→ TRECHO SELECIONADO:
Em minha prática de leitura, tenho lido quase tudo que se produz na literatura universal e brasileira. Não foi fácil o caminho que trilhei até aqui. Filho de camponeses pobres e analfabetos, meu acesso a conteúdos escritos, durante meu processo educativo inicial, foi bastante restrito, senão quase inexistente. Aprendi a ler e a escrever aos sete anos de idade e a Escola na época não oferecia nenhum material que não as anotações da professora. Meu acesso à leitura começou através dos GIBs (como eram chamadas as Histórias em Quadrinho – HQs – em minha infância). Esses GIBs pertenciam a dois filhos do patrão, em cuja fazenda morávamos. Eles deixavam suas revistas jogadas no quintal e eu as pegava emprestadas. Essa leitura fora extremamente importante para mim e deu início à minha formação de leitor.

→ EXTRATO DE DADOS:
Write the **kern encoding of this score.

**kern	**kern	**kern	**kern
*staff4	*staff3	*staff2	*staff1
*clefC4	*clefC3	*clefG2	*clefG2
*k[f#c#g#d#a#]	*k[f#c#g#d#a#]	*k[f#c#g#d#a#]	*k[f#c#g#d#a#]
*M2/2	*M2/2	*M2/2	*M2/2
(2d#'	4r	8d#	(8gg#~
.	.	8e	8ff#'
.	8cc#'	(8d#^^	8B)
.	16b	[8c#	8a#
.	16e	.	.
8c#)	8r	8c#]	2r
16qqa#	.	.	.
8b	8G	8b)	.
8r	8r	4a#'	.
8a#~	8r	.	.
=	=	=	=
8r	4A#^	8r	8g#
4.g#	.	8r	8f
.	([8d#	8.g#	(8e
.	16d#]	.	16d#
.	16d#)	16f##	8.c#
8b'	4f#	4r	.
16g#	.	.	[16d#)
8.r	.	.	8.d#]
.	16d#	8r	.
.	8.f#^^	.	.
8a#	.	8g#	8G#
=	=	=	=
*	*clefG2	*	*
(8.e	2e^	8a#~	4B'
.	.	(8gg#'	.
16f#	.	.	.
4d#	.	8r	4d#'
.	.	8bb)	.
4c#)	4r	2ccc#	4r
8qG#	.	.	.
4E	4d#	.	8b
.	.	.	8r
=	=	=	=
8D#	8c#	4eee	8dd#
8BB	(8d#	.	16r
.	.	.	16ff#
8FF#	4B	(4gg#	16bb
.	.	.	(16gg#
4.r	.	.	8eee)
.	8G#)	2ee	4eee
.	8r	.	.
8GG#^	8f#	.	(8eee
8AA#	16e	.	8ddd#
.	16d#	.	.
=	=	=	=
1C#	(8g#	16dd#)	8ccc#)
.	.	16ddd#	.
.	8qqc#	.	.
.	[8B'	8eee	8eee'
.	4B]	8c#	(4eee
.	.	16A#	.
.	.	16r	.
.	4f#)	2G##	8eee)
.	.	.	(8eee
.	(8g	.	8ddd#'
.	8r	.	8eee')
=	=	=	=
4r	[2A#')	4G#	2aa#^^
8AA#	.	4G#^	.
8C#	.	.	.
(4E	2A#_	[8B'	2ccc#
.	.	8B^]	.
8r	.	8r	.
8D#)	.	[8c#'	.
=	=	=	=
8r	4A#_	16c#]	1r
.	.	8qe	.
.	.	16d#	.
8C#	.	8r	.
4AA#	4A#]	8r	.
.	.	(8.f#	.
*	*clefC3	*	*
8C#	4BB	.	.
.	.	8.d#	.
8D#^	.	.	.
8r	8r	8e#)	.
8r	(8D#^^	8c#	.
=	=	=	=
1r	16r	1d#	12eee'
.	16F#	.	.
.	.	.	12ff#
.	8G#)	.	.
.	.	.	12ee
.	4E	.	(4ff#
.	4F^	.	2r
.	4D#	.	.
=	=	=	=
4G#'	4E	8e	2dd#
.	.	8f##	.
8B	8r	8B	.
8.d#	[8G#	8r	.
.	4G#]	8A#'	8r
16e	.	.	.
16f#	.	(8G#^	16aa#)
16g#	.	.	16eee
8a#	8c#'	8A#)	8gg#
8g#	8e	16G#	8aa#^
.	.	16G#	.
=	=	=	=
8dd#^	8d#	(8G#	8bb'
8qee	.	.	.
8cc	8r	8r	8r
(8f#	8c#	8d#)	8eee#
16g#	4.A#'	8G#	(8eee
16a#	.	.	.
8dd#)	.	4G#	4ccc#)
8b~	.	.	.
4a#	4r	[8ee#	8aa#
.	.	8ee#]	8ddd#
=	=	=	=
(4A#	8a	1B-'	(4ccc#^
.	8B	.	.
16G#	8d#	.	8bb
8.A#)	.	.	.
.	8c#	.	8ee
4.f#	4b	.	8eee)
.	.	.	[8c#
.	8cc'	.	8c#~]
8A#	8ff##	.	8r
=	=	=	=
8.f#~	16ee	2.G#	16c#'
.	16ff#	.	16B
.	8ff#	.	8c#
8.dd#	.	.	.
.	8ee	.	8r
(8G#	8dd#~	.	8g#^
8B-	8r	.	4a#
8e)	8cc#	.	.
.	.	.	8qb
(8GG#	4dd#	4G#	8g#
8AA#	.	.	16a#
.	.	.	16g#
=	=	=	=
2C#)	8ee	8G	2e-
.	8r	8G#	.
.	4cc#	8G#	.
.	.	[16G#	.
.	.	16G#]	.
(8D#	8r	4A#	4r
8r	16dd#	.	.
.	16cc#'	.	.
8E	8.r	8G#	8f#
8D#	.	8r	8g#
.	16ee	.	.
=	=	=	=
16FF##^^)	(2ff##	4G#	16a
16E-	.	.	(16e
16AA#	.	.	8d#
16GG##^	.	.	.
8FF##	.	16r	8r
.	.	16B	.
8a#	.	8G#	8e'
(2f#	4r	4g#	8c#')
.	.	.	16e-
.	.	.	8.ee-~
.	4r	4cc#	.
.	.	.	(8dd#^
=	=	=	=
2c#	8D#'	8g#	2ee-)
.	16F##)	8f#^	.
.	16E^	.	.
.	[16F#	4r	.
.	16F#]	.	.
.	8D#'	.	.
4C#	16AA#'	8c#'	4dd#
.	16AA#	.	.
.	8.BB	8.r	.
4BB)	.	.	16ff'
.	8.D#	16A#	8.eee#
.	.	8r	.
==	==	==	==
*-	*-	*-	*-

→ O QUE FAZER:
**A.** Responda, com base no trecho selecionado:
(i) Com que idade quem narra aprendeu a ler e a escrever?
(ii) Que nome se dava às histórias em quadrinhos na infância de quem narra?
(iii) A quem pertenciam as revistas lidas na infância?
**B.** Por favor, reescreva em forma de lista o parágrafo do trecho selecionado que começa com "Em minha prática de leitura", mantendo os fatos principais.

→ RESPOSTAS EM ORDEM:
**A.**
(i) Aos sete anos de idade.
(ii) GIBs.
(iii) A dois filhos do patrão, em cuja fazenda a família morava.

**B.**
- Hoje lê quase tudo o que se produz na literatura universal e brasileira, mas o caminho até aí não foi fácil.
- É filho de camponeses pobres e analfabetos, e na educação inicial teve acesso muito restrito, quase inexistente, a textos escritos.
- Aprendeu a ler e a escrever aos sete anos. Na época, a escola só oferecia as anotações da professora.
- O acesso à leitura começou pelos GIBs, nome dado às histórias em quadrinhos em sua infância.
- As revistas pertenciam a dois filhos do patrão, dono da fazenda onde a família morava. Eles as deixavam jogadas no quintal, e ele as pegava emprestadas.
- Essa leitura foi muito importante e deu início à sua formação de leitor.